Una división de HarperCollins Ibérica, S.A.

Núñez de Balboa, 56

28001 Madrid

 

© 2016 Louise Fuller

© 2017 Harlequin Ibérica, una división de HarperCollins Ibérica, S.A.

Noche de bodas reclamada, n.º 2558 - julio 2017

Título original: Claiming His Wedding Night

Publicada originalmente por Mills & Boon®, Ltd., Londres.

 

Todos los derechos están reservados incluidos los de reproducción, total o parcial. Esta edición ha sido publicada con autorización de Harlequin Books S.A.

Esta es una obra de ficción. Nombres, caracteres, lugares, y situaciones son producto de la imaginación del autor o son utilizados ficticiamente, y cualquier parecido con personas, vivas o muertas, establecimientos de negocios (comerciales), hechos o situaciones son pura coincidencia.

® Harlequin, Bianca y logotipo Harlequin son marcas registradas por Harlequin Enterprises Limited.

® y ™ son marcas registradas por Harlequin Enterprises Limited y sus filiales, utilizadas con licencia. Las marcas que lleven ® están registradas en la Oficina Española de Patentes y Marcas y en otros países.

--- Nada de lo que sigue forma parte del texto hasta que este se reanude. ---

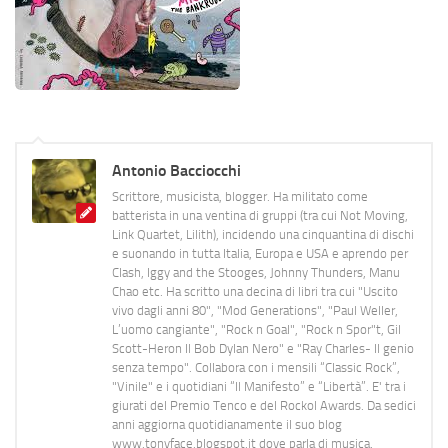
Antonio Bacciocchi
Scrittore, musicista, blogger. Ha militato come
batterista in una ventina di gruppi (tra cui Not Moving,
Link Quartet, Lilith), incidendo una cinquantina di dischi
e suonando in tutta Italia, Europa e USA e aprendo per
Clash, Iggy and the Stooges, Johnny Thunders, Manu
Chao etc. Ha scritto una decina di libri tra cui "Uscito
vivo dagli anni 80", "Mod Generations", "Paul Weller,
L’uomo cangiante", "Rock n Goal", "Rock n Spor"t, Gil
Scott-Heron Il Bob Dylan Nero" e "Ray Charles- Il genio
senza tempo". Collabora con i mensili “Classic Rock”,
"Vinile" e i quotidiani “Il Manifesto” e “Libertà”. E' tra i
giurati del Premio Tenco e del Rockol Awards. Da sedici
anni aggiorna quotidianamente il suo blog
www.tonyface.blogspot.it dove parla di musica,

Imagen de cubierta utilizada con permiso de Harlequin Enterprises Limited. Todos los derechos están reservados.

 

I.S.B.N.: 978-84-687-9998-8

 

Conversión ebook: MT Color & Diseño, S.L.

Índice

 

Portadilla

Créditos

Índice

Capítulo 1

Capítulo 2

Capítulo 3

Capítulo 4

Capítulo 5

Capítulo 6

Capítulo 7

Capítulo 8

Capítulo 9

Capítulo 10

Si te ha gustado este libro…

Capítulo 1

 

DEBIERA estar contenta. Una buena publicidad era lo que hacía que organizaciones benéficas como la suya sobrevivieran. Pero la suya había hecho algo más que sobrevivir, pensó Addie Farrell sonriendo con satisfacción mientras miraba el periódico. Hacía justo cinco años que el centro había abierto las puertas para ofrecer música a los niños desfavorecidos de la ciudad y, tal como iban las cosas, pronto podrían inaugurar otro.

Addie frunció el ceño. El artículo era totalmente elogioso. Entonces, ¿por qué se sentía tan desanimada? Se le borró la sonrisa. Probablemente porque la foto del artículo, en que se la veía con sus melena rizada y pelirroja y sus ojos azules que manifestaban nerviosismo, representaba a otra Addie, la que había sido hacía mucho tiempo durante unos cuantos meses llenos de dicha; la que podría seguir siendo si Malachi King no le hubiera robado el corazón para destrozárselo después.

«No sigas por ahí», se dijo. El artículo hablaba de su duro trabajo y su determinación. No tenía nada que ver con el desgraciado de su marido ni con su insensato y desgraciado matrimonio.

Todo eso era agua pasada.

Su presente y su futuro se hallaban muy lejos de ese agujero oscuro en que había caído después de que Malachi le partiera el corazón. Y había sufrido cosas peores que su abandono. Se puso tensa al recordar el accidente de coche que había hecho añicos su sueño de convertirse en concertista de piano. La había destrozado, pero no se dio por vencida. Y ahora tenía el mejor trabajo del mundo: llevar la música a los niños que luchaban diariamente contra la pobreza y el abandono.

Suspiró y abrió el portátil para consultar el correo electrónico. Veinte minutos después, agarró un montón de sobres que había en el escritorio. Miró el primero y se quedó sin respiración al tiempo que se le aceleraba el pulso.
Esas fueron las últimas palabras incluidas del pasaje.